L’euro baisse, mais pas suffisamment ?
La monnaie unique est en baisse constante face au dollar depuis plusieurs mois. Alors que l’euro valait encore 1,36 dollar au début du mois de juillet, il est retombé à 1,26 dollar cette semaine. Comment expliquer ce recul ?
"Les baisses successives des taux d’intérêt décidées par la BCE ont fait fuir les capitaux vers les Etats-Unis , explique Bruno Colmant, professeur d’économie à l’UCL. Et comme on se dirige depuis plusieurs mois vers une déflation en zone euro, ce phénomène de fuite des capitaux s’est accentué. Les investissements sont moins rentables lorsqu’on est en déflation."
Double objectif
En baissant ses taux d’intérêt, la BCE voulait faire pression sur l’euro dans un double objectif : favoriser les exportateurs européens en rendant leurs produits plus compétitifs et faire monter le taux d’inflation en rendant le coût de l’énergie plus cher.
"En ce qui concerne les exportations, la baisse de l’euro va avoir un effet bénéfique , déclare Bruno Colmant. On estime qu’un recul de 10 % de la monnaie unique face au dollar rapporte environ 1 % de croissance."
En revanche, malgré la baisse de l’euro, le taux d’inflation n’est pas reparti à la hausse. C’était pourtant l’un des objectifs de la BCE. Pire, au mois de juillet, l’inflation est tombée à 0,3 %, son niveau le plus faible depuis octobre 2009. "Au niveau mondial, la demande de pétrole reste faible , explique Bruno Colmant. La baisse du prix du baril exprimé en dollars compense donc la baisse de l’euro face au billet vert."
Certains analystes estiment d’ailleurs que l’euro est encore trop cher. Selon eux, la monnaie unique devrait reculer jusqu’à 1,15 dollar.
"Il faudra acheter de la dette publique"

• **Travail à réaliser**
Recopiez fidèlement le passage de l'article sur la baisse de l'euro qui va de « L’euro baisse, mais » jusqu'à « expliquer ce recul ? » inclus.

Extrait d'un jeu de données:
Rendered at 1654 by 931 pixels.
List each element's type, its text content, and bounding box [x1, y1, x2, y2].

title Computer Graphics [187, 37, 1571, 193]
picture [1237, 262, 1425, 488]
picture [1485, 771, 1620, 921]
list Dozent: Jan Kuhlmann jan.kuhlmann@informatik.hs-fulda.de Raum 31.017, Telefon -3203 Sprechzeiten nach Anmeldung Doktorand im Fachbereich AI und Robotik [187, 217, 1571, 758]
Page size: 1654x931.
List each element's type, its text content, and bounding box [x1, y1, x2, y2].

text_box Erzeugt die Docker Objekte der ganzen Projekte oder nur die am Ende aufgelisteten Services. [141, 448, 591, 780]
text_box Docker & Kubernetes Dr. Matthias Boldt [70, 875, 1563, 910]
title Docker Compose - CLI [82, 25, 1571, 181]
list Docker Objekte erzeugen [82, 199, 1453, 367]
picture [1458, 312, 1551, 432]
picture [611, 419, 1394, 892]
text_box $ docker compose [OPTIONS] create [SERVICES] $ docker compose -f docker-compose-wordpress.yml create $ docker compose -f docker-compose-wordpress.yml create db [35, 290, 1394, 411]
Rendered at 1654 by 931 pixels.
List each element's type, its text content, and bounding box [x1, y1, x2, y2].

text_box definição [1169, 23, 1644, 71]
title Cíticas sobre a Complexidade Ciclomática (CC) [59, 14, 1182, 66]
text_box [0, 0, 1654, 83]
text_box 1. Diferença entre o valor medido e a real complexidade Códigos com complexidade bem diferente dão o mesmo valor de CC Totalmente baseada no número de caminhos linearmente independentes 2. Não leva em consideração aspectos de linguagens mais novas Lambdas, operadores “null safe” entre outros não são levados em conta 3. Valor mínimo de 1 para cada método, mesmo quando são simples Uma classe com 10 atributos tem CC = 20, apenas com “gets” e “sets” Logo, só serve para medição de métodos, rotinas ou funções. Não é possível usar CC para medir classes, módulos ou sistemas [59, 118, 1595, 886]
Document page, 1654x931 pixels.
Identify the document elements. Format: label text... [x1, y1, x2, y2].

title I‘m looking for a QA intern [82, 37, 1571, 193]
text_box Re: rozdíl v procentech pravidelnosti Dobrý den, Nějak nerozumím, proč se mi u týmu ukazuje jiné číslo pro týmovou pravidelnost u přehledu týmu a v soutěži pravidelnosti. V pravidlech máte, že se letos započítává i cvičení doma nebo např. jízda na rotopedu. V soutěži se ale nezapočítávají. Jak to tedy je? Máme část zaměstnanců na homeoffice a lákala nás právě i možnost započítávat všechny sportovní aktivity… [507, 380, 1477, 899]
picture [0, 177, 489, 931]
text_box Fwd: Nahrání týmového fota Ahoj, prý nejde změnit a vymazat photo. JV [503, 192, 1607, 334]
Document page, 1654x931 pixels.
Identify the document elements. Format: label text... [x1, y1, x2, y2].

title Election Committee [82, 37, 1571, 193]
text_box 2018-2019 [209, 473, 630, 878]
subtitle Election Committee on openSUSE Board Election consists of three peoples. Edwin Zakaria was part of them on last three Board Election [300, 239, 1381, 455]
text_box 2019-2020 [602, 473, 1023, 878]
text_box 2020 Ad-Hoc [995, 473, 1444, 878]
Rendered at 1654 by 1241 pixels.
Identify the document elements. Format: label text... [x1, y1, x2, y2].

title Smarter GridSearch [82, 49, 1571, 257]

• **Réponse ci-dessous**
L’euro baisse, mais pas suffisamment ?
La monnaie unique est en baisse constante face au dollar depuis plusieurs mois. Alors que l’euro valait encore 1,36 dollar au début du mois de juillet, il est retombé à 1,26 dollar cette semaine. Comment expliquer ce recul ?